Selon la nouvelle Constitution conçue sur mesure, Poutine peut désormais régner au moins jusqu’en 2036. Pourtant, la confiance à son égard ne cesse de chuter et sa réélection en 2024 parait improbable. Pour y remédier, le parlement prépare déjà tout un arsenal de mesures répressives. Des lois visant à étouffer les voix dissidentes sont adoptées en masse. Cerise sur le gâteau : Poutine a signé une loi lui garantissant l’immunité éternelle une fois ses mandats achevés.
« Mais, le roi est nu ! »
Cette frénésie législative et cet acharnement contre Navalny ont une origine supplémentaire.

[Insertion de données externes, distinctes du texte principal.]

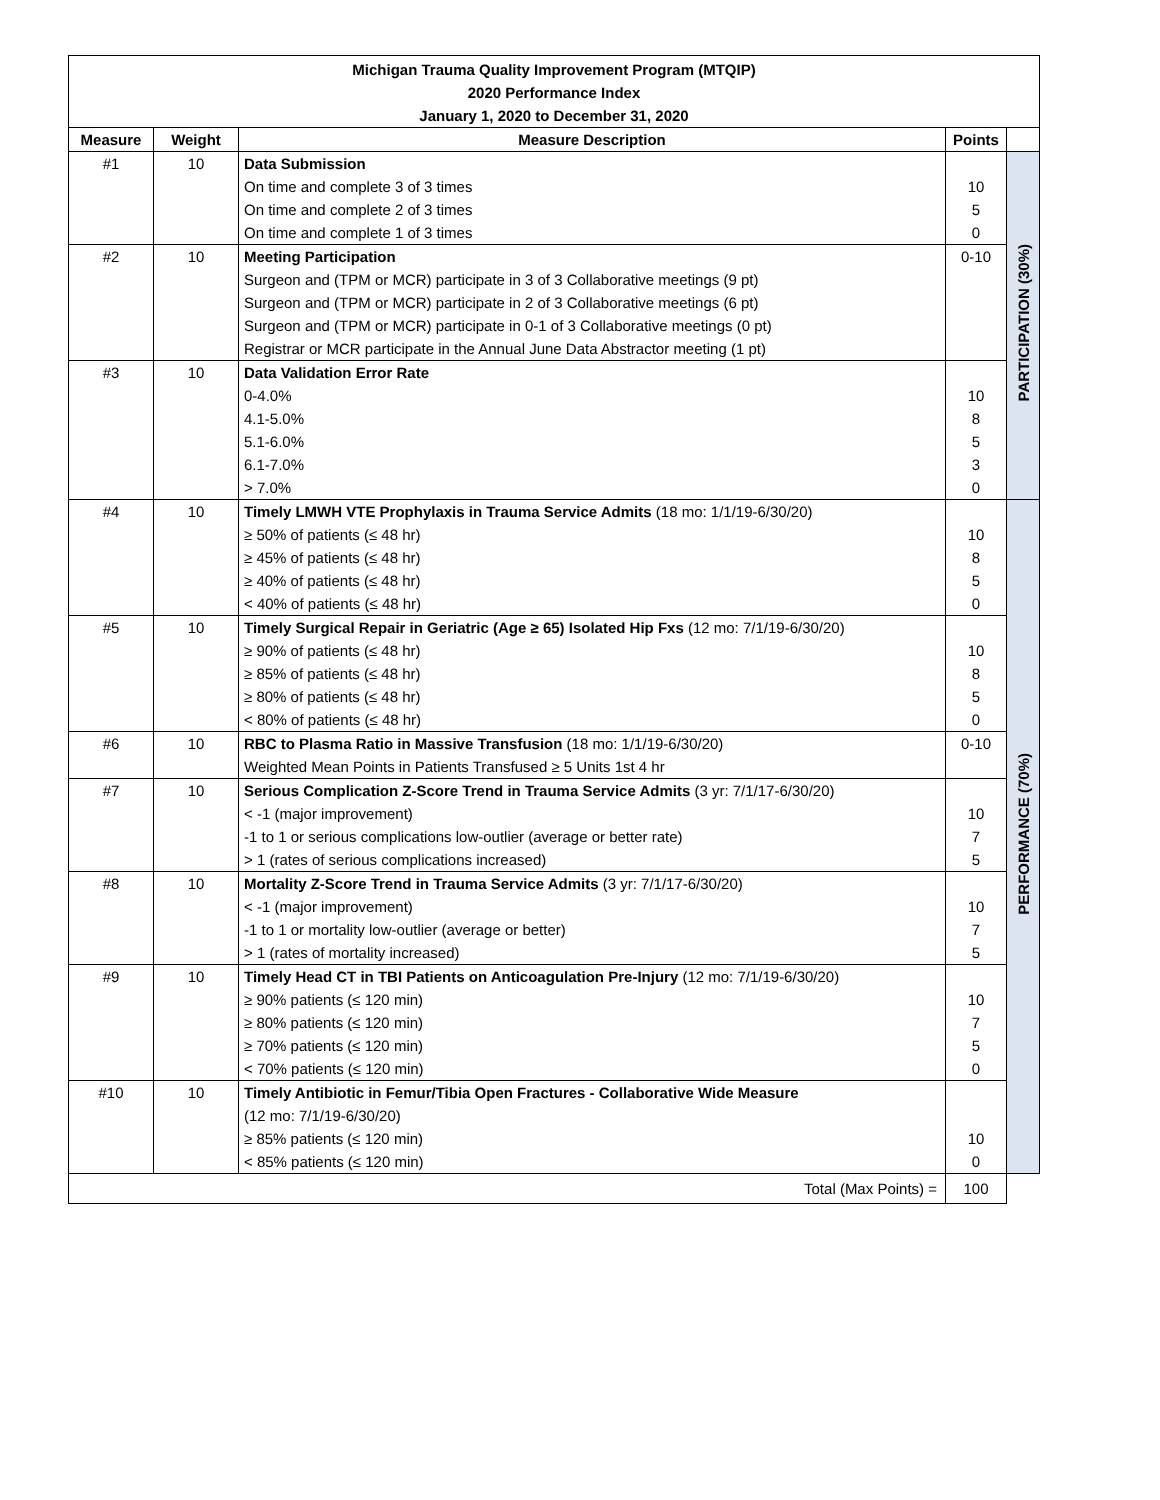Michigan Trauma Quality Improvement Program (MTQIP)
2020 Performance Index
January 1, 2020 to December 31, 2020
| Measure | Weight | Measure Description | Points | |
| --- | --- | --- | --- | --- |
| #1 | 10 | Data Submission On time and complete 3 of 3 times On time and complete 2 of 3 times On time and complete 1 of 3 times | 10 5 0 | PARTICIPATION (30%) |
| #2 | 10 | Meeting Participation Surgeon and (TPM or MCR) participate in 3 of 3 Collaborative meetings (9 pt) Surgeon and (TPM or MCR) participate in 2 of 3 Collaborative meetings (6 pt) Surgeon and (TPM or MCR) participate in 0-1 of 3 Collaborative meetings (0 pt) Registrar or MCR participate in the Annual June Data Abstractor meeting (1 pt) | 0-10 | |
| #3 | 10 | Data Validation Error Rate 0-4.0% 4.1-5.0% 5.1-6.0% 6.1-7.0% > 7.0% | 10 8 5 3 0 | |
| #4 | 10 | Timely LMWH VTE Prophylaxis in Trauma Service Admits (18 mo: 1/1/19-6/30/20) ≥ 50% of patients (≤ 48 hr) ≥ 45% of patients (≤ 48 hr) ≥ 40% of patients (≤ 48 hr) < 40% of patients (≤ 48 hr) | 10 8 5 0 | PERFORMANCE (70%) |
| #5 | 10 | Timely Surgical Repair in Geriatric (Age ≥ 65) Isolated Hip Fxs (12 mo: 7/1/19-6/30/20) ≥ 90% of patients (≤ 48 hr) ≥ 85% of patients (≤ 48 hr) ≥ 80% of patients (≤ 48 hr) < 80% of patients (≤ 48 hr) | 10 8 5 0 | |
| #6 | 10 | RBC to Plasma Ratio in Massive Transfusion (18 mo: 1/1/19-6/30/20) Weighted Mean Points in Patients Transfused ≥ 5 Units 1st 4 hr | 0-10 | |
| #7 | 10 | Serious Complication Z-Score Trend in Trauma Service Admits (3 yr: 7/1/17-6/30/20) < -1 (major improvement) -1 to 1 or serious complications low-outlier (average or better rate) > 1 (rates of serious complications increased) | 10 7 5 | |
| #8 | 10 | Mortality Z-Score Trend in Trauma Service Admits (3 yr: 7/1/17-6/30/20) < -1 (major improvement) -1 to 1 or mortality low-outlier (average or better) > 1 (rates of mortality increased) | 10 7 5 | |
| #9 | 10 | Timely Head CT in TBI Patients on Anticoagulation Pre-Injury (12 mo: 7/1/19-6/30/20) ≥ 90% patients (≤ 120 min) ≥ 80% patients (≤ 120 min) ≥ 70% patients (≤ 120 min) < 70% patients (≤ 120 min) | 10 7 5 0 | |
| #10 | 10 | Timely Antibiotic in Femur/Tibia Open Fractures - Collaborative Wide Measure (12 mo: 7/1/19-6/30/20) ≥ 85% patients (≤ 120 min) < 85% patients (≤ 120 min) | 10 0 | |
| Total (Max Points) = | | | 100 | |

En janvier dernier, son équipe a publié une enquête qui brise le tabou sur la fortune personnelle et le patrimoine du président, en l’exposant au regard de toutes et tous. Ce film, vu 110 millions de fois sur YouTube, montre un domaine grand comme 39 fois la Principauté de Monaco, situé dans une zone d’exclusion aérienne. C’est une véritable ville avec des vignobles, un port, une église, un stade de hockey, un parc à huîtres, un héliport et, bien sûr, un gigantesque palais avec un casino et un théâtre, le tout dégoulinant de dorures tapageuses.

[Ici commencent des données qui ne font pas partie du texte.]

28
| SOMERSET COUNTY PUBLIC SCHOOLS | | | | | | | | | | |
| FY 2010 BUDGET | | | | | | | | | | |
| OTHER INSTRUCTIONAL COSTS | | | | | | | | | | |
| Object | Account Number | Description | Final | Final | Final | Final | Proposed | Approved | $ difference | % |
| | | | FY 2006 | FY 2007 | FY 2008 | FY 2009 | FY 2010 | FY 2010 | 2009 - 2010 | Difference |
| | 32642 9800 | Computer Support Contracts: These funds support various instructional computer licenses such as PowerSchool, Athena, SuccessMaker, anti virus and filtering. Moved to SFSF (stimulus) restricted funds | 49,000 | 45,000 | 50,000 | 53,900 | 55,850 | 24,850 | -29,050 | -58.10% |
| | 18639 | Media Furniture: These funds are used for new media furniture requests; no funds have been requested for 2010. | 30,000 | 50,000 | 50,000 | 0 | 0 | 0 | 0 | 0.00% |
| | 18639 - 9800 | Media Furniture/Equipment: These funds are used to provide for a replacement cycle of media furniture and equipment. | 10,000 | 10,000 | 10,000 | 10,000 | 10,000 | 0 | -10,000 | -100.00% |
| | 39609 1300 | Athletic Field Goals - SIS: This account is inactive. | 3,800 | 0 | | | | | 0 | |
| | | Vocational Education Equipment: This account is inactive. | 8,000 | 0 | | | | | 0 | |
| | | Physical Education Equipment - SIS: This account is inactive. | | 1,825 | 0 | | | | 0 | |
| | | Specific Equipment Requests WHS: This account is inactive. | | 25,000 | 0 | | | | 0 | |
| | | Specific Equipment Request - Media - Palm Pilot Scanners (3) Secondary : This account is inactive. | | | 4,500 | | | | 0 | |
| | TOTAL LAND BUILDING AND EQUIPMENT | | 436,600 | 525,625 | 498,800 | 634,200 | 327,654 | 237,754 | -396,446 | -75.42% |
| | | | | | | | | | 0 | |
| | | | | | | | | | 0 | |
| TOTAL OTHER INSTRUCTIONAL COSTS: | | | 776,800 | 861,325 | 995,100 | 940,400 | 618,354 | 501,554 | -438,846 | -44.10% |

Ce spectacle de corruption démesurée nourrit la colère populaire, surtout au moment où la pandémie creuse encore plus les inégalités. Et si ces images montrent bien la mégalomanie de Poutine, elles exposent également son étroitesse d’esprit, son mauvais goût et son mode de vie pathétique. Le mépris du peuple est dangereux pour un autocrate vieillissant, toute sa popularité étant construite autour d’une image de surhomme. Dans cette enquête, Poutine apparaît au contraire comme un homme ordinaire et banal, embourbé dans sa richesse et prisonnier de son propre système construit sur les secrets et les basses besognes. Au vu du nombre de personnes sorties manifester en Russie, en plein hiver, il semblerait que tourner l’autocrate en dérision est l’un des meilleurs outils pour combattre la peur et le froid.

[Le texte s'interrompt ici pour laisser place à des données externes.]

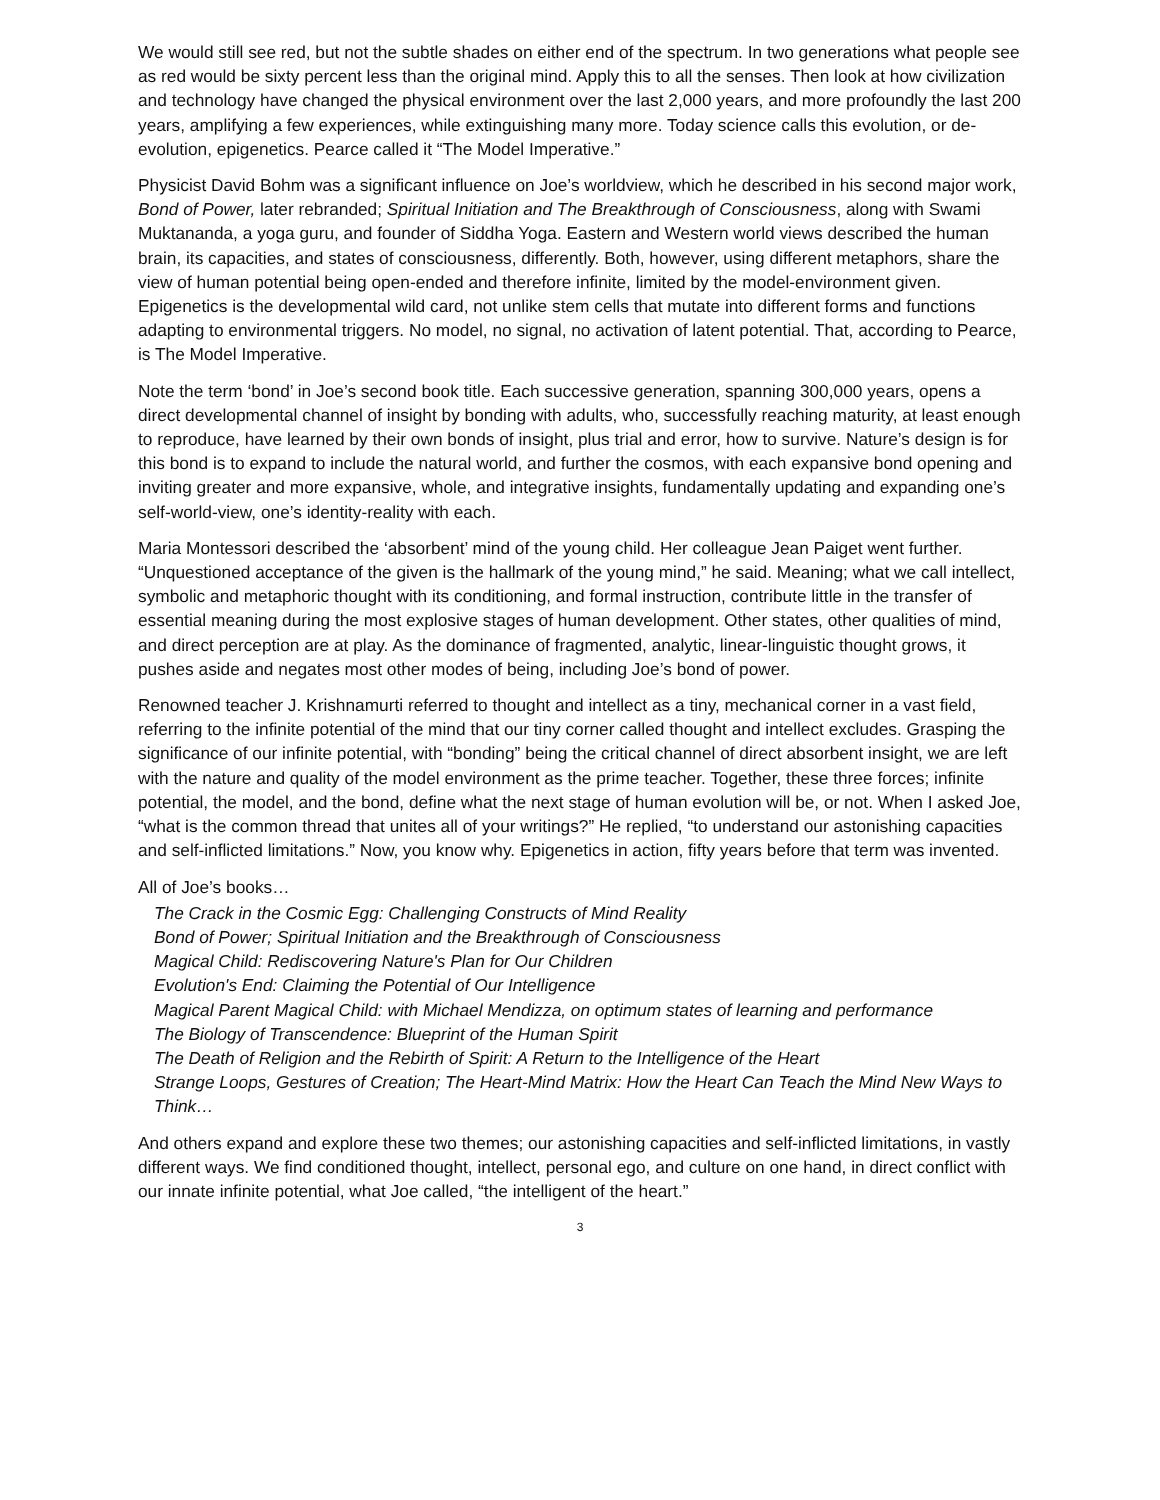We would still see red, but not the subtle shades on either end of the spectrum. In two generations what people see as red would be sixty percent less than the original mind. Apply this to all the senses. Then look at how civilization and technology have changed the physical environment over the last 2,000 years, and more profoundly the last 200 years, amplifying a few experiences, while extinguishing many more. Today science calls this evolution, or de-evolution, epigenetics. Pearce called it “The Model Imperative.”
Physicist David Bohm was a significant influence on Joe’s worldview, which he described in his second major work, Bond of Power, later rebranded; Spiritual Initiation and The Breakthrough of Consciousness, along with Swami Muktananda, a yoga guru, and founder of Siddha Yoga. Eastern and Western world views described the human brain, its capacities, and states of consciousness, differently. Both, however, using different metaphors, share the view of human potential being open-ended and therefore infinite, limited by the model-environment given. Epigenetics is the developmental wild card, not unlike stem cells that mutate into different forms and functions adapting to environmental triggers. No model, no signal, no activation of latent potential. That, according to Pearce, is The Model Imperative.
Note the term ‘bond’ in Joe’s second book title. Each successive generation, spanning 300,000 years, opens a direct developmental channel of insight by bonding with adults, who, successfully reaching maturity, at least enough to reproduce, have learned by their own bonds of insight, plus trial and error, how to survive. Nature’s design is for this bond is to expand to include the natural world, and further the cosmos, with each expansive bond opening and inviting greater and more expansive, whole, and integrative insights, fundamentally updating and expanding one’s self-world-view, one’s identity-reality with each.
Maria Montessori described the ‘absorbent’ mind of the young child. Her colleague Jean Paiget went further. “Unquestioned acceptance of the given is the hallmark of the young mind,” he said. Meaning; what we call intellect, symbolic and metaphoric thought with its conditioning, and formal instruction, contribute little in the transfer of essential meaning during the most explosive stages of human development. Other states, other qualities of mind, and direct perception are at play. As the dominance of fragmented, analytic, linear-linguistic thought grows, it pushes aside and negates most other modes of being, including Joe’s bond of power.
Renowned teacher J. Krishnamurti referred to thought and intellect as a tiny, mechanical corner in a vast field, referring to the infinite potential of the mind that our tiny corner called thought and intellect excludes. Grasping the significance of our infinite potential, with “bonding” being the critical channel of direct absorbent insight, we are left with the nature and quality of the model environment as the prime teacher. Together, these three forces; infinite potential, the model, and the bond, define what the next stage of human evolution will be, or not. When I asked Joe, “what is the common thread that unites all of your writings?” He replied, “to understand our astonishing capacities and self-inflicted limitations.” Now, you know why. Epigenetics in action, fifty years before that term was invented.
All of Joe’s books…
The Crack in the Cosmic Egg: Challenging Constructs of Mind Reality
Bond of Power; Spiritual Initiation and the Breakthrough of Consciousness
Magical Child: Rediscovering Nature's Plan for Our Children
Evolution's End: Claiming the Potential of Our Intelligence
Magical Parent Magical Child: with Michael Mendizza, on optimum states of learning and performance
The Biology of Transcendence: Blueprint of the Human Spirit
The Death of Religion and the Rebirth of Spirit: A Return to the Intelligence of the Heart
Strange Loops, Gestures of Creation; The Heart-Mind Matrix: How the Heart Can Teach the Mind New Ways to Think…
And others expand and explore these two themes; our astonishing capacities and self-inflicted limitations, in vastly different ways. We find conditioned thought, intellect, personal ego, and culture on one hand, in direct conflict with our innate infinite potential, what Joe called, “the intelligent of the heart.”
3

Malgré les convictions politiques libérales et pro-capitalistes de Navalny ainsi que ses prises de position ouvertement nationalistes par le passé, la gauche anti-autoritaire russe avait soutenu massivement la mobilisation populaire. Il s’agit pour elle d’être aux côtés des militant·e·s pour la dignité et de soutenir les aspirations de celles et ceux qui se révoltent contre l’injustice, la misère et l’impunité du pouvoir mafieux.
Des militant·e·s de gauche de plus de trente pays à travers le monde, dont le mouvement solidaritéS, dans cette longue liste des organisations, ont exigé la libération immédiate de Navalny et de tou·te·s les prisonnièrs·ères politiques en Russie.